» **What the task requires**:
Some lines in the material below hold the word "status". Copy all of them.

» **Supplied data**:
____

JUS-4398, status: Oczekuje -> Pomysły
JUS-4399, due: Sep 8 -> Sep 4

____

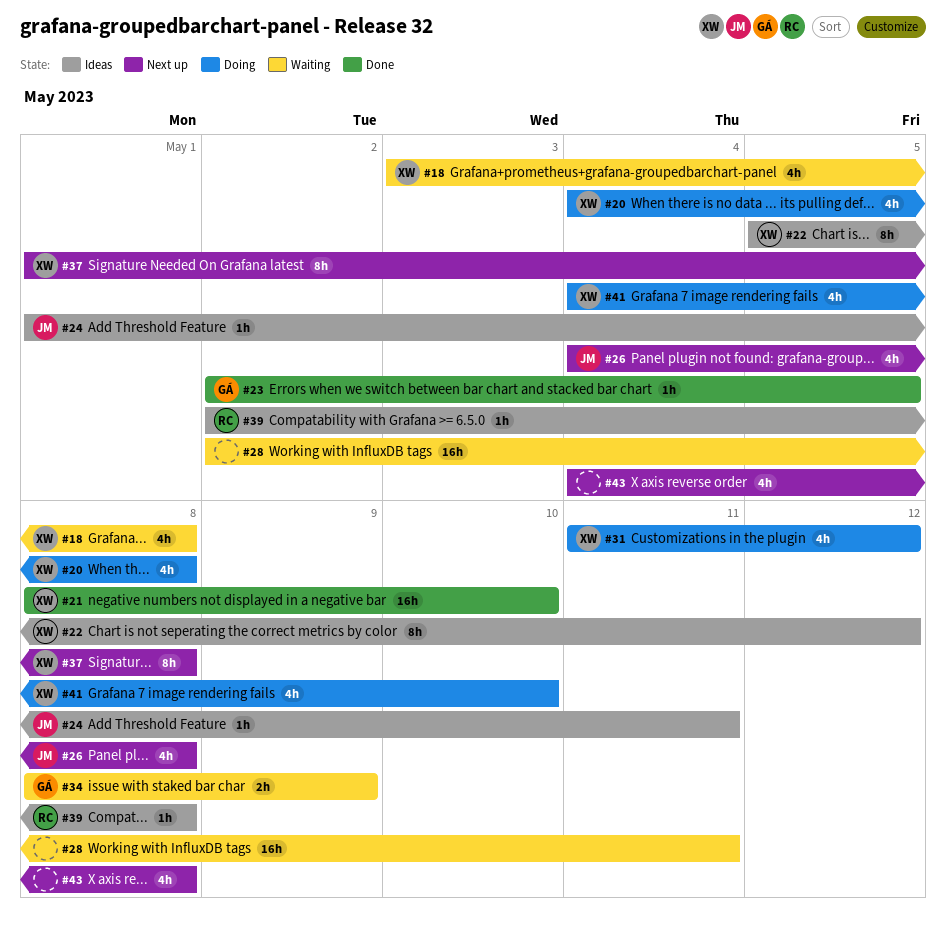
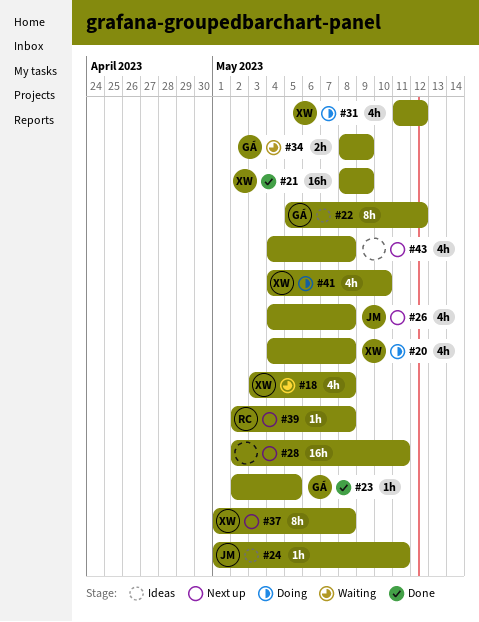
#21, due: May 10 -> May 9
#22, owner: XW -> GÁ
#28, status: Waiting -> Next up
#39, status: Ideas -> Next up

____

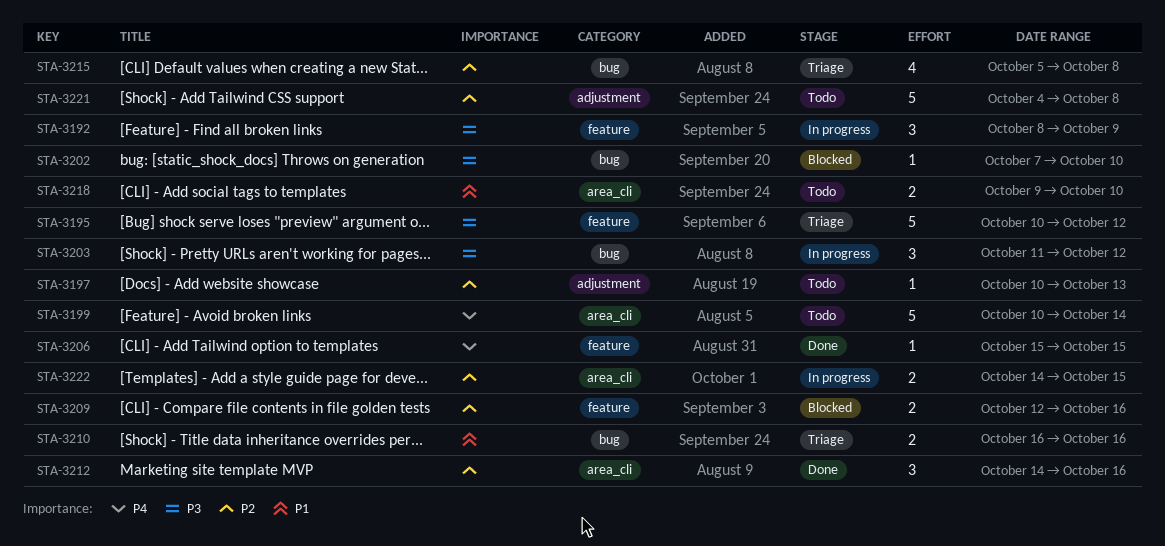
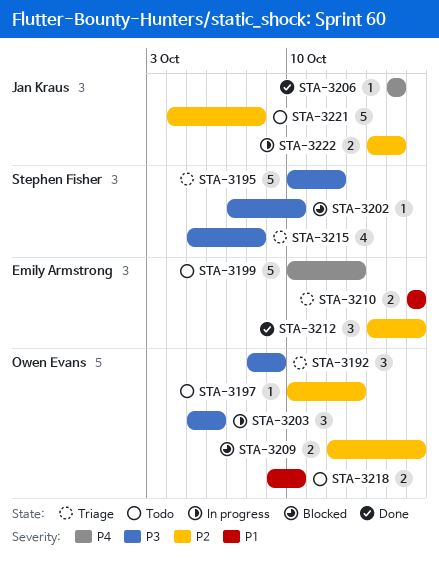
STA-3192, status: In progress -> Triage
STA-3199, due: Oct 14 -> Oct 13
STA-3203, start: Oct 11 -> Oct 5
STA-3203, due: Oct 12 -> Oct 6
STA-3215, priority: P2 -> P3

____

» **Answer to the problem**:
JUS-4398, status: Oczekuje -> Pomysły
#28, status: Waiting -> Next up
#39, status: Ideas -> Next up
STA-3192, status: In progress -> Triage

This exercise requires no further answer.